Le président de la République de Turquie, Recep Tayyip Erdogan, a qualifié "d'injuste" le mode de fonctionnement de l'Organisation des Nations unies (ONU).

Erdogan s'exprimait, mercredi, lors de la cérémonie du tirage au sort des affectations des nouveaux juges et procureurs, qui s'est déroulée au centre des Congrès Bestepe à Ankara.

Il a rappelé le mode de fonctionnement actuel de l'ONU, avec ses 5 pays membres permanents et 10 non permanents, censés représenter les 196 pays à travers le monde, et affirmé qu'il s'agit d'un système injuste.

"Une mentalité, qui refuse de reconnaître que le Monde est plus grand que 5, qui condamne le monde à la parole qui sortira de la bouche d'un seul, ne peut être juste", a-t-il martelé.

"Actuellement existe-t-il une justice à Arakan, en Libye, en Palestine, à Jérusalem ? Ceux qui affirment répandre la justice ne font que tromper l'humanité avec leurs belles paroles", a-t-il poursuivi.

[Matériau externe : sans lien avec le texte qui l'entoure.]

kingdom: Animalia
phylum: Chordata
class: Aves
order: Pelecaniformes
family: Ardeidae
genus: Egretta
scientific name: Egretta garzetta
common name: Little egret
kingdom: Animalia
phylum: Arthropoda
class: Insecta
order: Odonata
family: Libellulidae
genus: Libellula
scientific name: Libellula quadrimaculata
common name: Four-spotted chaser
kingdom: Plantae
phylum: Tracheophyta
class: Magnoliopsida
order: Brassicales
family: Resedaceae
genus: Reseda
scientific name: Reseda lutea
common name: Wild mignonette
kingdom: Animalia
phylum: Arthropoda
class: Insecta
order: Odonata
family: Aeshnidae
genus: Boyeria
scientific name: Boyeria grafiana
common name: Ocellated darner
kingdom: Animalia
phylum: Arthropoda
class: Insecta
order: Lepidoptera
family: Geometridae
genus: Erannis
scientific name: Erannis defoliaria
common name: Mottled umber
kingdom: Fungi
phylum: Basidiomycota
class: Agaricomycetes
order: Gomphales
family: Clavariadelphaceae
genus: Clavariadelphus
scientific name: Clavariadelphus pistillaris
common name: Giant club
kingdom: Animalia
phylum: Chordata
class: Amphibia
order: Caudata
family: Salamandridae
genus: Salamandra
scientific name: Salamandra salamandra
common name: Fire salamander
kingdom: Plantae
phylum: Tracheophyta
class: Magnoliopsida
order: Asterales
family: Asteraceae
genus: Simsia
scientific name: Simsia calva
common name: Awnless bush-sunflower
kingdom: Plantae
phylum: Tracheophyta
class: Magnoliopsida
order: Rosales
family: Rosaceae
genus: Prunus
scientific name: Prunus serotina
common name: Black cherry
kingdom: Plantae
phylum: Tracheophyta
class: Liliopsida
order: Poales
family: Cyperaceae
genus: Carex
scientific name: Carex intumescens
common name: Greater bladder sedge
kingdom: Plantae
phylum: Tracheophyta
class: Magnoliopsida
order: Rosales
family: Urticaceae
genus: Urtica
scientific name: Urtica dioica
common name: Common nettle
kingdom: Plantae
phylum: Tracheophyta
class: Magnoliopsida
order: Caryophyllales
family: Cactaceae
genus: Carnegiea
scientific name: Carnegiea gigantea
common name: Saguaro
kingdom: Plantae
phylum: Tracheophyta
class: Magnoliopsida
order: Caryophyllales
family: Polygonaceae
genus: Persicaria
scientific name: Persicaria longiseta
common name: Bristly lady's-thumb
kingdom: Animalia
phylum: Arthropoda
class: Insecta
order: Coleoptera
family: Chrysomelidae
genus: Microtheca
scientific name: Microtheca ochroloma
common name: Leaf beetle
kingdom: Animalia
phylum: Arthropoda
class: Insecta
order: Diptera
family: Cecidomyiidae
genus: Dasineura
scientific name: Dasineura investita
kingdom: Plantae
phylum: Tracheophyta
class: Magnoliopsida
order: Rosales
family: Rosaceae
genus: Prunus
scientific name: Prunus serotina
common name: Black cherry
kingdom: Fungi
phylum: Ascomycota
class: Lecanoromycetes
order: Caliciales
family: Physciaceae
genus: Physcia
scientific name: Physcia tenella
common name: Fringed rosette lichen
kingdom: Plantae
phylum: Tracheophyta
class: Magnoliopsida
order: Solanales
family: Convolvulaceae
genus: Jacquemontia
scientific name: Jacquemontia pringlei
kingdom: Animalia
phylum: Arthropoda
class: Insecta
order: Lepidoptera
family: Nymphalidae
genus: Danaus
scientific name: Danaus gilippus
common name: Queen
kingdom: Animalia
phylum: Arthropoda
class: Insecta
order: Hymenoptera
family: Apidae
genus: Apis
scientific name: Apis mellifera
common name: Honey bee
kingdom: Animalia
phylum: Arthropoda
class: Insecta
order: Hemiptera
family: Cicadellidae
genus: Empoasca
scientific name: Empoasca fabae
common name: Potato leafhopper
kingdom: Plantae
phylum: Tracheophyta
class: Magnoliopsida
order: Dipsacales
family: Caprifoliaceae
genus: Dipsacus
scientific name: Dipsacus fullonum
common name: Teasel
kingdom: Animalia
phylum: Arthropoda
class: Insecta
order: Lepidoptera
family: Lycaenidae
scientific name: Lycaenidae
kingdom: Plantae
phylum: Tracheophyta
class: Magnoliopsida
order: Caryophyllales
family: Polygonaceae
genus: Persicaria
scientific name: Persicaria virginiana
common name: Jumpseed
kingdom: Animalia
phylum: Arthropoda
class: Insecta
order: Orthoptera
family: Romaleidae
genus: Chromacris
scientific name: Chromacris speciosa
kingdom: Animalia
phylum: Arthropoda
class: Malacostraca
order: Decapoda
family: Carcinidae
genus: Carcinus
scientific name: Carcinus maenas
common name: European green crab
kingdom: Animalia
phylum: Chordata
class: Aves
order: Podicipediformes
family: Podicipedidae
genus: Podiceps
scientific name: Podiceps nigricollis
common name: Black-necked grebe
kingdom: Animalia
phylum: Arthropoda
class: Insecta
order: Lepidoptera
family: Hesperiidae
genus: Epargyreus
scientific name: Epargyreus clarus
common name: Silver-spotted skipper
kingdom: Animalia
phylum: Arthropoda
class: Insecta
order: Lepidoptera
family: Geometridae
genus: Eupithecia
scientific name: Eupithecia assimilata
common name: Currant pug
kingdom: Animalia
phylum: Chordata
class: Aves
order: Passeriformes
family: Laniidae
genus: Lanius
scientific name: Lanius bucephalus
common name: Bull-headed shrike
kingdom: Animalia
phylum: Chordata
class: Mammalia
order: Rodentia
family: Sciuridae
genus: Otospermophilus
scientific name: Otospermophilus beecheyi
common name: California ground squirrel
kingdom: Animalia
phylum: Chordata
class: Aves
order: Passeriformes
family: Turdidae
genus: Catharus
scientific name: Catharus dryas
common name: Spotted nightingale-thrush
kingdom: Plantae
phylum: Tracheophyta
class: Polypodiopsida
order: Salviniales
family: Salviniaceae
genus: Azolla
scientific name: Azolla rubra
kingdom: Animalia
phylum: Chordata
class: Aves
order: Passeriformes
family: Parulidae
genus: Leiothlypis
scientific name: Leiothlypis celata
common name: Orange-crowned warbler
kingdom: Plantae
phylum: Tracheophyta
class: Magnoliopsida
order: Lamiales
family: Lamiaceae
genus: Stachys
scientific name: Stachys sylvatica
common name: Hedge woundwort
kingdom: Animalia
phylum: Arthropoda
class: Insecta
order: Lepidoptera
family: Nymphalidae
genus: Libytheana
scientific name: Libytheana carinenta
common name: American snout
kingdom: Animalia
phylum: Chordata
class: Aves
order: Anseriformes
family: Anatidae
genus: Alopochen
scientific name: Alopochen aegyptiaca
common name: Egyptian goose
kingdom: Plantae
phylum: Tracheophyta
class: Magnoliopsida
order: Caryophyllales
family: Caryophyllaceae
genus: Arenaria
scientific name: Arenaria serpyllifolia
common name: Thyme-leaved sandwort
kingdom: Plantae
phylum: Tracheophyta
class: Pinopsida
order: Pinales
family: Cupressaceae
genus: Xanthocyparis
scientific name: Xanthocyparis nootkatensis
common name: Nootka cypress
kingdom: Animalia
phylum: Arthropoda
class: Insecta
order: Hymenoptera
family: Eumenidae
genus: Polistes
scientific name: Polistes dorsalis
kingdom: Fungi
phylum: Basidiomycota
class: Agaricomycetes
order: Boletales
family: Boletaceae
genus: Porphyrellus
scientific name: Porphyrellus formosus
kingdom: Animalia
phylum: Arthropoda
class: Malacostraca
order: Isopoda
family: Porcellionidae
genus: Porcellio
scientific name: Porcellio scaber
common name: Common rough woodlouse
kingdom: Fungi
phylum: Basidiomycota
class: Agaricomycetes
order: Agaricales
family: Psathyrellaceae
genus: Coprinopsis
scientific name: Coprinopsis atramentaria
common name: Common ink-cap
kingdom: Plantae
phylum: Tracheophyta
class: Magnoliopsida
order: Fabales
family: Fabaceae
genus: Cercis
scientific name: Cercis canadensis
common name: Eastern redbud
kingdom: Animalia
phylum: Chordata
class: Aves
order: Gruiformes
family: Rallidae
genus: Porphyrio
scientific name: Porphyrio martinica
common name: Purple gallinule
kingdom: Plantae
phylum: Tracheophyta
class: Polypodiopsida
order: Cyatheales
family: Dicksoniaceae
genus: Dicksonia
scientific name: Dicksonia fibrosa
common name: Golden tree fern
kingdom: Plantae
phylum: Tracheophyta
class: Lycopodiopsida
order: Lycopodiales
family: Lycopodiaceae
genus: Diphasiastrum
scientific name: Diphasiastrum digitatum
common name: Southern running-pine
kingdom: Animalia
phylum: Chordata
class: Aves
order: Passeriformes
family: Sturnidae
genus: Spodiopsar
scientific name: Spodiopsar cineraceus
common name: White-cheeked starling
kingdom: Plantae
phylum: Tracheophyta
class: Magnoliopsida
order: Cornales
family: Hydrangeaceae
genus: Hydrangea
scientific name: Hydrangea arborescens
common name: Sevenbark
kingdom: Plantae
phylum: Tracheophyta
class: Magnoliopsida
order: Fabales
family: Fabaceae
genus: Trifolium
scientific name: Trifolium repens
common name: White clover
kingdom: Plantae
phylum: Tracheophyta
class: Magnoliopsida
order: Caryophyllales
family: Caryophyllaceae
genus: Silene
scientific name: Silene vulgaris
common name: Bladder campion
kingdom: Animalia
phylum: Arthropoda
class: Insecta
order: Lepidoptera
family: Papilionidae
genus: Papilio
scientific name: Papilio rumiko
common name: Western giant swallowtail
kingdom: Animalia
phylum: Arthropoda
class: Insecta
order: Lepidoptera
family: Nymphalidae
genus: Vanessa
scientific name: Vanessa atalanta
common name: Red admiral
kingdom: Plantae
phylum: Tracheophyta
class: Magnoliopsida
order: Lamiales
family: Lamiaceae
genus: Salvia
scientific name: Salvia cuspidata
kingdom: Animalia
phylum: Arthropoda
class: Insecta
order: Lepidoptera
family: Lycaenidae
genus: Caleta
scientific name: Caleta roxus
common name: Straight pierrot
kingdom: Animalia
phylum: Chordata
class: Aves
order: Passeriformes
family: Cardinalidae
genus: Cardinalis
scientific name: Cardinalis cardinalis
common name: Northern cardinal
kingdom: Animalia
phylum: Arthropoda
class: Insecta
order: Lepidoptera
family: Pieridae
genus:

En terme de politique interne, Erdogan a fustigé les propos tenus par le chef du Parti Républicain du Peuple, Kemal Kilicdaroglu, à l'encontre des juges siégeants au Haut Conseil Electoral (YSK) en raison de la décision de renouvellement de l'élection municipale à Istanbul prise par cette institution.

"Hier, le leader d'un parti a tenu, lors de la réunion de groupe (des parlementaires) des propos loin de toute décence, éthique, morale et le plus important de toute humanité à l'encontre des membres de la Justice", a-t-il lancé avant de poursuivre :

"Je condamne fermement cette mentalité qui consiste à encenser les juges et juristes lorsqu'ils prononcent un verdict en votre faveur et à les malmener dans le cas contraire."

Il a par ailleurs exhorté les futurs juges et procureurs présents dans la salle à agir en toute neutralité et impartialité.

"Aucune institution judiciaire et membre de la justice ne doit accepter de rendre une décision en faveur d'un parti, d'un politicien ou d'un individu, ma personne comprise", a-t-il souligné.